Instead of keeping the door open all the time, close the door and make a small hole for him to be able to fit through because the winds will make him more cold. 
I personally would not want my bunnies outside in such cold weather, i know buns can handle the cold more than the heat but IMO i think that is too cold.


----------



## lagomorph (Jan 26, 2013)

1357bunnylover said:


> Instead of keeping the door open all the time, close the door and make a small hole for him to be able to fit through because the winds will make him more cold.
> I personally would not want my bunnies outside in such cold weather, i know buns can handle the cold more than the heat but IMO i think that is too cold.



Thanks - the "door" to the shed that I mentioned in my first post is just a little door that he can fit through, not a big human sized door.

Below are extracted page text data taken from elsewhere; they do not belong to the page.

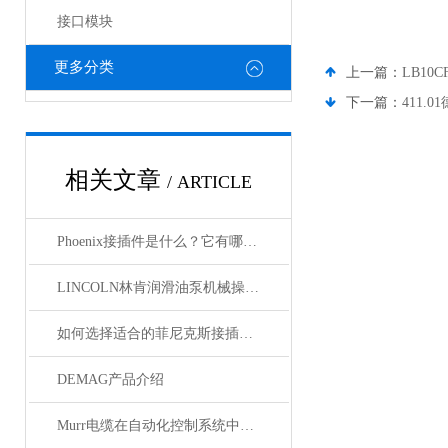
接口模块
更多分类
上一篇：
LB10
下一篇：
411.
相关文章
/ ARTICLE
Phoenix接插件是什么？它有哪些应用？
LINCOLN林肯润滑油泵机械操作原理
如何选择适合的菲尼克斯接插件？
DEMAG产品介绍
Murr电缆在自动化控制系统中的应用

I do keep the people door closed, so it is not drafty. We have a thermometer in the shed, and it's a few degrees warmer in there than outside.

Also, I have been reading about underground burrows and learned that the burrow temperature in winter is usually warmer than the daytime temperature, and only drops a few degrees at night, even if the above ground temp drops a lot a night. The deeper the burrow, the warmer it is, and his is pretty deep. So he seems to be doing what's right for himself: spending most of night in burrow and most of day in the sun above ground. And he looks great - pretty active during day, and always eager when we bring him a treat.

I do like the suggestion someone made about giving him a box filled with hay to tunnel into, and I might do that, but from what I have read, the burrow is probably warmer.


----------